▶ [Apply what you read]:
1. In the memorial scholarship page below, in what year was the Dr. Iris Hui Memorial Graduate Student Scholarship established?
2. Pick up the memorial scholarship page below at the point where it ends and continue it.

▶ [Page excerpt]:
━━━━━━━━━━━━━━━━━━━━

Established in 2021, the Dr. Iris Hui Memorial Graduate Student Scholarship honors the vision and goals of Dr. Iris Hui, a PhD graduate of Political Science from UC Berkeley. Family and friends raised funding for this memorial scholarship in Dr. Hui’s name to support researchers and students tackling issues that meant so much to her — urgent, real-world problems facing all of us, including the governance of natural resources, climate change, political empowerment, and migration. As a former graduate student herself, Dr. Hui understood how funding like this can benefit graduate students.
Social Science Matrix is honored to have been chosen as the institutional home for this memorial scholarship, which will be distributed to awarded graduate students each summer. Many people generously donated to establish this memorial scholarship, and we welcome further donations to be able to continue supporting graduate students for many more years into the future. Please contact Eva Seto for information about how to donate.
Past Winners
Emma Bates (2024)

━━━━━━━━━━━━━━━━━━━━

▶ [Stored data]:
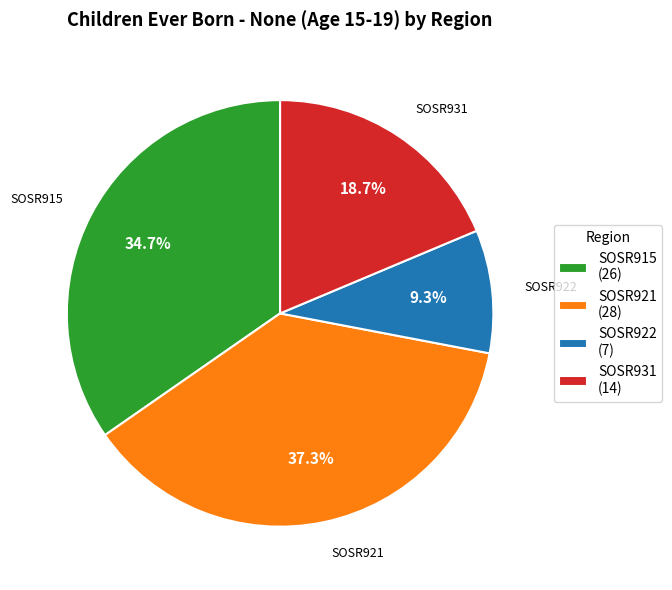

Between SOSR915 (26) and SOSR931 (14), which is larger?

SOSR915 (26)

━━━━━━━━━━━━━━━━━━━━

▶ [Answers to this exercise]:
1. 2021

2.
Emma Bates is a first-year PhD student in the History Department. She studies 20th-century American history, with particular focus on the power grid, publicly-owned utilities, and energy security. She is also in the Political Economy Designated Emphasis. She studied history as an undergraduate and obtained her BA with Honors from Stanford University in 2022. She has spent over five years as a research assistant working on numerous projects related to national and international security.
Research Abstract
President Roosevelt’s Rural Electrification Administration brought electricity to tens of millions of American families from the 1930s to the 1950s, completely reshaping the landscape of American power. Yet this undertaking bypassed Native American communities on reservations, resulting in substantial disparities in grid infrastructure access.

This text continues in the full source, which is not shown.